Lincoln County Public Health is advising the public, law enforcement and our first responders to:

  • Be on the lookout for overdoses.
  • Carry Naloxone or Narcan
  • Alert others to the increased risk of overdose and potential contamination of fentanyl in the drug supply.

Signs of Opioid/Fentanyl Overdose: According to the Centers for Disease Control and Prevention, signs and symptoms of opioid overdose include:

  • Small, constricted “pinpoint pupils”
  • Falling asleep or loss of consciousness
  • Slow, shallow breathing
  • Choking or gurling sounds
  • Limp body
  • Pale, blue, or cold skin

Naloxone/Narcan Saves Lives: Naloxone is a medication that can be administered during an overdose to temporarily block the opioids effect on the body to delay or prevent death during an overdose. Naloxone is available as an injectable or nasal spray (Narcan). If Naloxone is used, the effects are temporary, and the person still needs medical attention.

You can get naloxone through:

  • Lincoln County Harm Reduction provides free naloxone 541-270-9069.
  • Any pharmacist in Oregon can prescribe naloxone for you.
  • Anyone who can prescribe medication can send a naloxone prescription to your pharmacy.
  • Confederated Tribes of The Siletz Indians also provides free naloxone, 541-444-9672.

Testing Your Supply Can Help Prevent Overdose: Fentanyl testing strips (FTS) can identify the presence of fentanyl in illicit substances.  FTS can be used on powders, injectable drugs, and pills. Testing your supply can help reduce your risk of overdose.

You can get FTS through Lincoln County Harm Reduction, 541-270-9069.

Call 9-1-1 if someone is having an overdose: Even if Naloxone is used and overdose symptoms are reversed, the effect is temporary, and the person still needs medical attention. Call 9-1-1 if someone is having an overdose. Good Samaritan Law protects you from being arrested or prosecuted for drug-related charges or parole/probation violations based on information provided to emergency responders.

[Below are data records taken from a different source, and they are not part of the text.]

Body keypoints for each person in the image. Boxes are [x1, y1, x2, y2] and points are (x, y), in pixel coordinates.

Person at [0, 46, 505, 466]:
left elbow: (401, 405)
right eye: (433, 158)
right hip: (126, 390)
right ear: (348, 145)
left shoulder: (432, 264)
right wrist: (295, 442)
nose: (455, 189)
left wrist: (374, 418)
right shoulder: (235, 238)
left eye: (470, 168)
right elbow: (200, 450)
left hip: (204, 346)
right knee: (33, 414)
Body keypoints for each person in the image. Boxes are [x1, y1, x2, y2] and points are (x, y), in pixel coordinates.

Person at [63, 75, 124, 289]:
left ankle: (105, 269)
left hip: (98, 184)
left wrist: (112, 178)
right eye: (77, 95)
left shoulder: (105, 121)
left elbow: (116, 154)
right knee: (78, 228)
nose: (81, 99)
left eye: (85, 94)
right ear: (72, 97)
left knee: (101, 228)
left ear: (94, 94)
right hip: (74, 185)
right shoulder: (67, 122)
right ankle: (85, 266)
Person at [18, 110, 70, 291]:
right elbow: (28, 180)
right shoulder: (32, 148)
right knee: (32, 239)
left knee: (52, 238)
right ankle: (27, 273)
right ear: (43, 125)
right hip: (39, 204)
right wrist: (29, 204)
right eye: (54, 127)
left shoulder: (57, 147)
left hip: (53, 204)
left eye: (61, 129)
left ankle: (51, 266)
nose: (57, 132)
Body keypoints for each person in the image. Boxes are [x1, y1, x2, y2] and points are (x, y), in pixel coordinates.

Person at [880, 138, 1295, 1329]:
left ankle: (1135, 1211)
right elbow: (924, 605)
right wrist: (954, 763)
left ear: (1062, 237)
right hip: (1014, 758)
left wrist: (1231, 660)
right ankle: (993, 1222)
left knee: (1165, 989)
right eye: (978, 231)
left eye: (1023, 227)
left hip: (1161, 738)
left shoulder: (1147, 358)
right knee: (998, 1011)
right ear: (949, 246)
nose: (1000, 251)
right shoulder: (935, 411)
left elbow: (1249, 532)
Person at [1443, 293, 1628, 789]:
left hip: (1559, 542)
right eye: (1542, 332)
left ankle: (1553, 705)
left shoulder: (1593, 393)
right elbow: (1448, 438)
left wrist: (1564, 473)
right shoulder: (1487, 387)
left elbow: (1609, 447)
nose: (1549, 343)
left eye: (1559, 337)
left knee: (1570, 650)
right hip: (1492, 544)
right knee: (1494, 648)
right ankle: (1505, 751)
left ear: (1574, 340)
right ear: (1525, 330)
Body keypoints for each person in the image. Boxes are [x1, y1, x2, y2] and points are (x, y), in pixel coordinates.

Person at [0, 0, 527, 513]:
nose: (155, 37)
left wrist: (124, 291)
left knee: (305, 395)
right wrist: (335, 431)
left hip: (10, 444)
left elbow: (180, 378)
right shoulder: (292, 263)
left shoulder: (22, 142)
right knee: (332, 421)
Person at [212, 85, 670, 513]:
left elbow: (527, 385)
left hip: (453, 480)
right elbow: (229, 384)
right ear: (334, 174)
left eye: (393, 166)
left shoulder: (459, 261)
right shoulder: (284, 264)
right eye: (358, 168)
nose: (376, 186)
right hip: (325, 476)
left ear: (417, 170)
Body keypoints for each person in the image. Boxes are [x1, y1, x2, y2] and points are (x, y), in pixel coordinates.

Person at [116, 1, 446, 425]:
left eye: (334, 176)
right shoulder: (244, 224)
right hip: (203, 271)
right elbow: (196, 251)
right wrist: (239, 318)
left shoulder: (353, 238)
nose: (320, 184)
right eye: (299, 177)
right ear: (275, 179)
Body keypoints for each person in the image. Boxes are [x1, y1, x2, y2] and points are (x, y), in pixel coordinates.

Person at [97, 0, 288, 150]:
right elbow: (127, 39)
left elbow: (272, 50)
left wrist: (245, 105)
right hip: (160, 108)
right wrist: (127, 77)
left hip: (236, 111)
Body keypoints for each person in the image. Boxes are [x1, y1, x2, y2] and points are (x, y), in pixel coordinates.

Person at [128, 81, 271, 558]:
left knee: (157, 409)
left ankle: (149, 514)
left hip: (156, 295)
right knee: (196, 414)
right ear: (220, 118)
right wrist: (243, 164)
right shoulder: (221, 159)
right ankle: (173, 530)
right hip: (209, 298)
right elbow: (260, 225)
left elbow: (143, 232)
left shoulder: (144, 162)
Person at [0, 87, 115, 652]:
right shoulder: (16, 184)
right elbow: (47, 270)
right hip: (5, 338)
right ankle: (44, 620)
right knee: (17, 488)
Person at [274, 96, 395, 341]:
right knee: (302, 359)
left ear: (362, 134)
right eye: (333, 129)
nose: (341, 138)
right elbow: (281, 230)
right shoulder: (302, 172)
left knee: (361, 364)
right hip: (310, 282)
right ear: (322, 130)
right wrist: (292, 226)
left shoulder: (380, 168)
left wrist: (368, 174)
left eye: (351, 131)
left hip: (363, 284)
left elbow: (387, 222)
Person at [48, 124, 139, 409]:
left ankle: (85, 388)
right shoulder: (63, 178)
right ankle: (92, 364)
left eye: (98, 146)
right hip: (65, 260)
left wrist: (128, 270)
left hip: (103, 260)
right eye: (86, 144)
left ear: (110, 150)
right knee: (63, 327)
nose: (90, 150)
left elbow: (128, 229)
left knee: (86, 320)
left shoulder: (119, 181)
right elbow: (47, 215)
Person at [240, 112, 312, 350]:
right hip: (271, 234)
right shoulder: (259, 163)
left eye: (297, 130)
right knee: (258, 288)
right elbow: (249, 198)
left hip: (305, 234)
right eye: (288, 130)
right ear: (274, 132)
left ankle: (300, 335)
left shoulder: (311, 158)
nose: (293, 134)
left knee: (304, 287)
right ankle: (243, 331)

Steps to reduce overdose risk:

  • Abstaining from drug use is the best way to eliminate risk of overdose.
  • If abstinence is not possible:
    • Reduce dosages
    • Have Naloxone on hand
    • Test your drugs using fentanyl testing strips (FTS)
    • Use with someone who can help you
    • Know your tolerance: If you haven’t used for a while, your tolerance is lower and your risk of overdose is higher.
  • Seek drug treatment or medication-assisted therapy (MAT) to reduce risk of opioid overdose:
    • Reconnections Counseling, Newport 541-203-0635. This is a dedicated line to a peer support person who will assist with getting people into treatment. 
    • Equinox 541-790-2455.  https://equinoxclinics.com/ 
    • Confederated Tribes of the Siletz Indians MAT, Siletz 541-444-1030.
    • Lincoln County Behavioral Health, Newport (541-574-5960) and Lincoln City (541-265-4196).